▸ MATERIAL SUPPLIED
____________
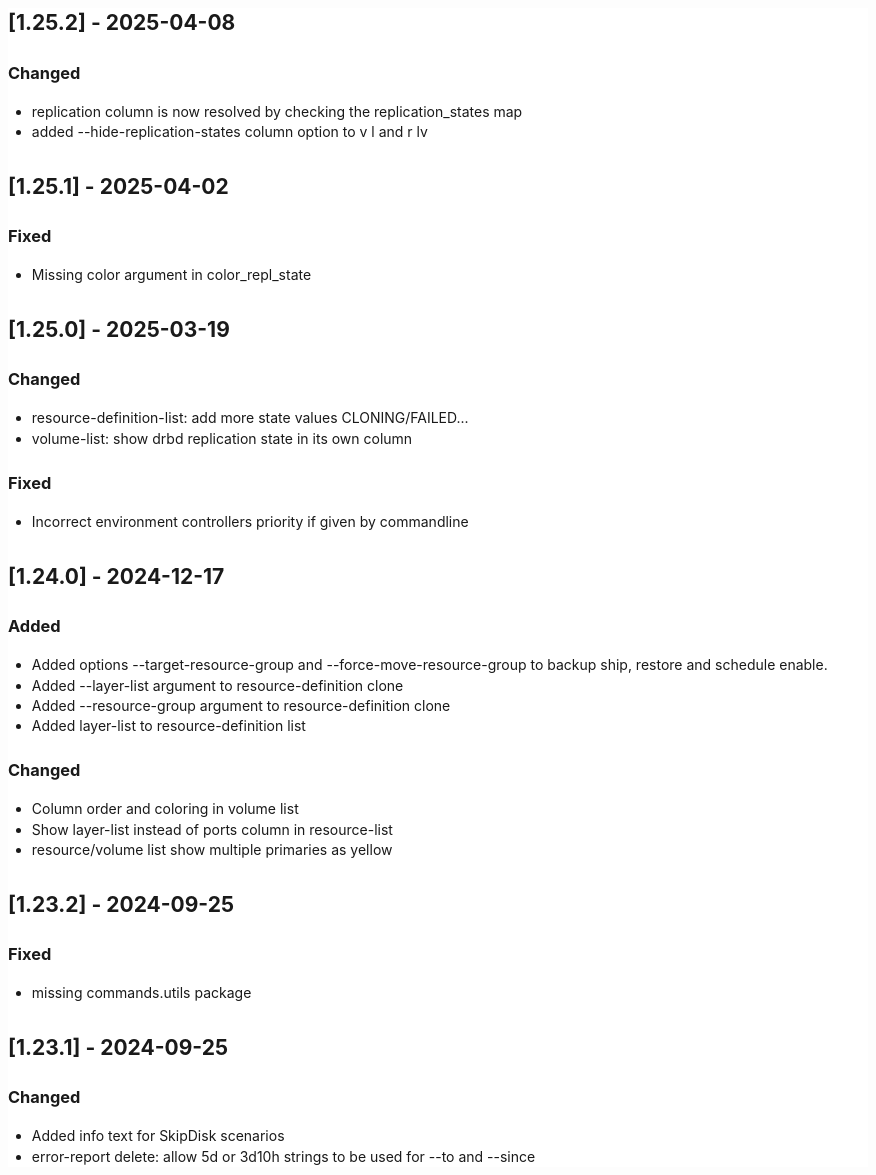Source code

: ## [1.25.2] - 2025-04-08

### Changed

- replication column is now resolved by checking the replication_states map
- added --hide-replication-states column option to v l and r lv

## [1.25.1] - 2025-04-02

### Fixed

- Missing color argument in color_repl_state

## [1.25.0] - 2025-03-19

### Changed

- resource-definition-list: add more state values CLONING/FAILED...
- volume-list: show drbd replication state in its own column

### Fixed

- Incorrect environment controllers priority if given by commandline

## [1.24.0] - 2024-12-17

### Added

- Added options --target-resource-group and --force-move-resource-group to backup ship, restore and schedule enable.
- Added --layer-list argument to resource-definition clone
- Added --resource-group argument to resource-definition clone
- Added layer-list to resource-definition list

### Changed

- Column order and coloring in volume list
- Show layer-list instead of ports column in resource-list
- resource/volume list show multiple primaries as yellow

## [1.23.2] - 2024-09-25

### Fixed
- missing commands.utils package

## [1.23.1] - 2024-09-25

### Changed
- Added info text for SkipDisk scenarios
- error-report delete: allow 5d or 3d10h strings to be used for --to and --since

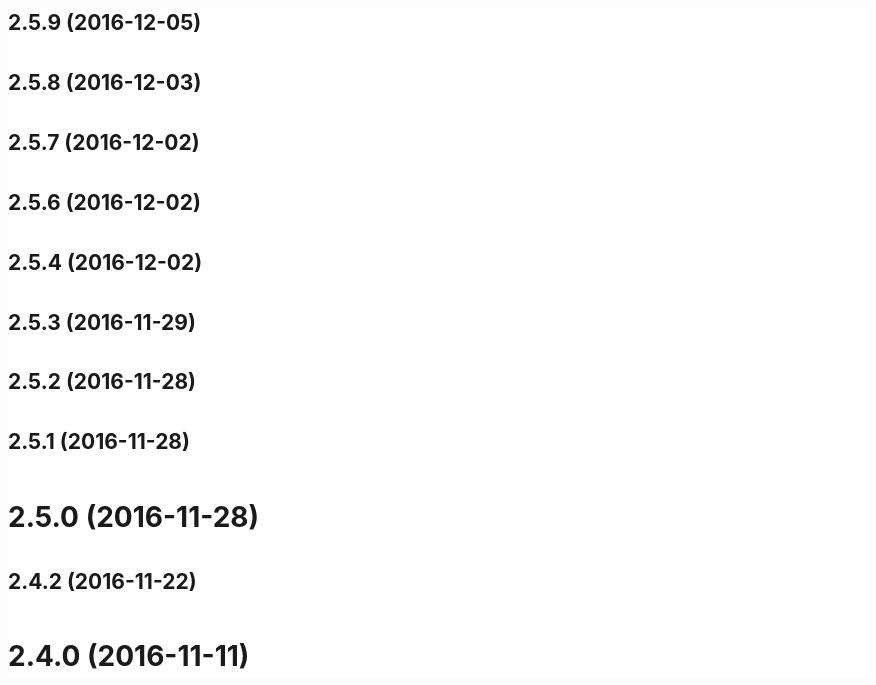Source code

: 

<a name="2.5.9"></a>
## 2.5.9 (2016-12-05)



<a name="2.5.8"></a>
## 2.5.8 (2016-12-03)



<a name="2.5.7"></a>
## 2.5.7 (2016-12-02)



<a name="2.5.6"></a>
## 2.5.6 (2016-12-02)



<a name="2.5.4"></a>
## 2.5.4 (2016-12-02)



<a name="2.5.3"></a>
## 2.5.3 (2016-11-29)



<a name="2.5.2"></a>
## 2.5.2 (2016-11-28)



<a name="2.5.1"></a>
## 2.5.1 (2016-11-28)



<a name="2.5.0"></a>
# 2.5.0 (2016-11-28)



<a name="2.4.2"></a>
## 2.4.2 (2016-11-22)



<a name="2.4.0"></a>
# 2.4.0 (2016-11-11)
____________
▸ EXERCISE BRIEF
The records above are to be transcribed word for word. Skip the images.

▸ RESULT OF THE EXERCISE
Source code

: ## [1.25.2] - 2025-04-08

### Changed

- replication column is now resolved by checking the replication_states map
- added --hide-replication-states column option to v l and r lv

## [1.25.1] - 2025-04-02

### Fixed

- Missing color argument in color_repl_state

## [1.25.0] - 2025-03-19

### Changed

- resource-definition-list: add more state values CLONING/FAILED...
- volume-list: show drbd replication state in its own column

### Fixed

- Incorrect environment controllers priority if given by commandline

## [1.24.0] - 2024-12-17

### Added

- Added options --target-resource-group and --force-move-resource-group to backup ship, restore and schedule enable.
- Added --layer-list argument to resource-definition clone
- Added --resource-group argument to resource-definition clone
- Added layer-list to resource-definition list

### Changed

- Column order and coloring in volume list
- Show layer-list instead of ports column in resource-list
- resource/volume list show multiple primaries as yellow

## [1.23.2] - 2024-09-25

### Fixed
- missing commands.utils package

## [1.23.1] - 2024-09-25

### Changed
- Added info text for SkipDisk scenarios
- error-report delete: allow 5d or 3d10h strings to be used for --to and --since

Source code

: 

<a name="2.5.9"></a>
## 2.5.9 (2016-12-05)



<a name="2.5.8"></a>
## 2.5.8 (2016-12-03)



<a name="2.5.7"></a>
## 2.5.7 (2016-12-02)



<a name="2.5.6"></a>
## 2.5.6 (2016-12-02)



<a name="2.5.4"></a>
## 2.5.4 (2016-12-02)



<a name="2.5.3"></a>
## 2.5.3 (2016-11-29)



<a name="2.5.2"></a>
## 2.5.2 (2016-11-28)



<a name="2.5.1"></a>
## 2.5.1 (2016-11-28)



<a name="2.5.0"></a>
# 2.5.0 (2016-11-28)



<a name="2.4.2"></a>
## 2.4.2 (2016-11-22)



<a name="2.4.0"></a>
# 2.4.0 (2016-11-11)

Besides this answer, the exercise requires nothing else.